Landlord ministers who voted against making homes “fit for human habitation” should resign in the wake of the Grenfell Tower disaster, the Labour Party’s chairman has suggested.
Ian Lavery said fire minister Nick Hurd and communities secretary Sajid Javid should be “looking in the mirror” and asking “am I fit for office?”.
The two were among 72 Tory MPs - which were all registered as making more than £10,000 a year in income from a property they own - who voted against the Labour amendment to the Landlord and Tenant Act.
The amendment stipulated that private sector landlords must ensure homes are “fit for human habitation” in 2016.
It comes after the death toll of the Kensington tragedy rose to 79 this week with cheap cladding thought to be behind the rapid spread of the blaze.
The Conservatives, who defeated the amendment, said the demand would have pushed up rent for tenants as it placed an extra financial burden on landlords.
Lavery said Hurd and Javid, who will play high-profile roles in the aftermath of the Kensington disaster, should consider their positions - even though passing the amendment would not have affected Grenfell Tower, because it was aimed at private landlords.

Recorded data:
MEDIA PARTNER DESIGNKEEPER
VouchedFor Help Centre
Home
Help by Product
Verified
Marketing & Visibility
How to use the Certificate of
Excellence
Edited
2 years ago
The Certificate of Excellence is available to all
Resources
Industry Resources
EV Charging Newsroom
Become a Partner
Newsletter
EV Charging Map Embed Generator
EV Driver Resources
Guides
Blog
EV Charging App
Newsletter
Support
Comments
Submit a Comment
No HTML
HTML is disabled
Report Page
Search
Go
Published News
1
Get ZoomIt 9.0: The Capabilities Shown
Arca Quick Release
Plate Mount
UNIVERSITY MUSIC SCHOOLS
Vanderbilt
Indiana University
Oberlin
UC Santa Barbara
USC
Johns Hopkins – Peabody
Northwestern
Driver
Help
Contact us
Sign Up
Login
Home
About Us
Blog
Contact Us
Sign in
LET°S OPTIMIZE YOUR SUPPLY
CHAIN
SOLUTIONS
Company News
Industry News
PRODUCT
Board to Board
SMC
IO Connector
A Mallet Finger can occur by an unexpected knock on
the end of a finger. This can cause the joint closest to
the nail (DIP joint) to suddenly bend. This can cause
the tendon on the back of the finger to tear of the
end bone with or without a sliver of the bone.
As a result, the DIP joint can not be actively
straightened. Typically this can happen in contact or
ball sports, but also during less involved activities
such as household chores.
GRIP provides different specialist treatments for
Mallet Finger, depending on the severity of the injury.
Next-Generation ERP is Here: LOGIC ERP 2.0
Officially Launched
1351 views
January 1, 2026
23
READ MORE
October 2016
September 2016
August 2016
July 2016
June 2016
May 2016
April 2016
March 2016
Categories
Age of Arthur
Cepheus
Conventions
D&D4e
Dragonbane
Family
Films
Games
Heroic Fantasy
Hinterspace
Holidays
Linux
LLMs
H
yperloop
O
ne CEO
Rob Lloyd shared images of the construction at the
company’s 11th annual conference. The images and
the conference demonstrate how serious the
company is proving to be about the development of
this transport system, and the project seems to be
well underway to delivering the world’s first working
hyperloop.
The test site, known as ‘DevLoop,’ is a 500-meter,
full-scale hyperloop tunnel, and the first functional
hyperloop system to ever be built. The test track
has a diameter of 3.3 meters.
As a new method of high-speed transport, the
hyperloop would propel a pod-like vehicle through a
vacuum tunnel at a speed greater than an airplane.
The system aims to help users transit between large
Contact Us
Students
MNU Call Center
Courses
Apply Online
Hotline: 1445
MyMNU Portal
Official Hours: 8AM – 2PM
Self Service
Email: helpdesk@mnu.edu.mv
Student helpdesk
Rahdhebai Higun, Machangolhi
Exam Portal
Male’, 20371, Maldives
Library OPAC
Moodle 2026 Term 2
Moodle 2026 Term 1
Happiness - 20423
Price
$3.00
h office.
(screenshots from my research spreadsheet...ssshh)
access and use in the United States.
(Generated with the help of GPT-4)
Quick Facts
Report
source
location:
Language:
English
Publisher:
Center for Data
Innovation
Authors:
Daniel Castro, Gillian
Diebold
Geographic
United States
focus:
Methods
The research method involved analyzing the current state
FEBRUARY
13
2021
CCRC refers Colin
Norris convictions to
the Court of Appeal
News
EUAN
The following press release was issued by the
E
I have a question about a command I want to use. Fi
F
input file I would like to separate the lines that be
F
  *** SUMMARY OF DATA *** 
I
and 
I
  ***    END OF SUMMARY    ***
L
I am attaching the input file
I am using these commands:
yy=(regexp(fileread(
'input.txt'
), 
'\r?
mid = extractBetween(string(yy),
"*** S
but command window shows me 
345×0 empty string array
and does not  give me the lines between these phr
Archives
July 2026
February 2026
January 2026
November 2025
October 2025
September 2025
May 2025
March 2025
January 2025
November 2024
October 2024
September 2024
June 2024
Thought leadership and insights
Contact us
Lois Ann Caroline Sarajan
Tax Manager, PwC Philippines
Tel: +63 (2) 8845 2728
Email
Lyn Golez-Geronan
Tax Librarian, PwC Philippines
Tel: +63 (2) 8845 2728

Prompt 1
From the Grenfell article, set down word for word the passage that begins at "The Conservatives, who" and stops after "at private landlords.".
Prompt 2
According to the Grenfell article, why would passing the amendment not have affected Grenfell Tower? Answer in one to three sentences.
Prompt 3
Answer these questions from the Grenfell article:
(a) What did the death toll of the Kensington tragedy rise to this week?
(b) How many Tory MPs voted against the Labour amendment to the Landlord and Tenant Act?
(c) What position does Ian Lavery hold?

Exercise solution 1
The Conservatives, who defeated the amendment, said the demand would have pushed up rent for tenants as it placed an extra financial burden on landlords.
Lavery said Hurd and Javid, who will play high-profile roles in the aftermath of the Kensington disaster, should consider their positions - even though passing the amendment would not have affected Grenfell Tower, because it was aimed at private landlords.

Exercise solution 2
Passing the amendment would not have affected Grenfell Tower because the amendment was aimed at private landlords.

Exercise solution 3
(a) 79
(b) 72
(c) Chairman of the Labour Party